Des actes comme ceux décrits dans le film arrivent partout, mais il faut se demander pourquoi. Est-ce parce que c'est carrément devenu la norme qu'il faut toujours quelqu'un pour les suivre ? Et en cas de doute, faut-il éliminer ce doute en se basant sur ce qui se fait d'habitude ? Et si jamais on se trompait ? La foi défie toute logique, peu importe les conséquences. Le monde d'un individu, et le monde tout court, est détruit par "innocence" et en toute "bonne foi". L'insouciance de l'enfant face à cette destruction est alarmante.
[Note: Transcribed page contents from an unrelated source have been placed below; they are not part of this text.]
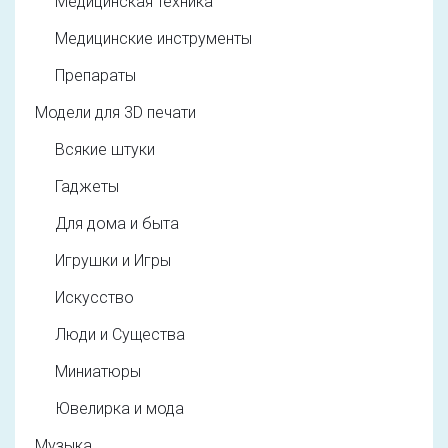
Медицинская техника
Медицинские инструменты
Препараты
Модели для 3D печати
Всякие штуки
Гаджеты
Для дома и быта
Игрушки и Игры
Искусство
Люди и Существа
Миниатюры
Ювелирка и мода
Музыка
Et même quand c'est Klara elle-même qui avoue avoir menti, on préfère la faire taire et lui inculquer une nouvelle vérité qui arrange tout le monde.

La force du film réside dans le fait de montrer tout ceci, et encore plus, d'une façon très simple. À travers des dialogues totalement réels et des situations faciles à croire, l'impression de voir un film s'envole sans qu'on ne s'en aperçoive. Il s'agit maintenant de suivre le déroulement d'une histoire et la caméra n'est là que pour nous montrer l'essentiel. Ce qu'on voit à l'écran peut arriver à n'importe qui, n'importe où dans le monde. C'est la norme qui dicte ces événements et qui pousse même les adultes à forcer l'enfant à admettre des choses dont elle ignore l'existence.
Exercer le mal sans en être conscient, sans donner la chance à la vérité d'éclater, c'est peut-être la pire forme de "mal" qui puisse exister. Et notre monde est bâti sur ça.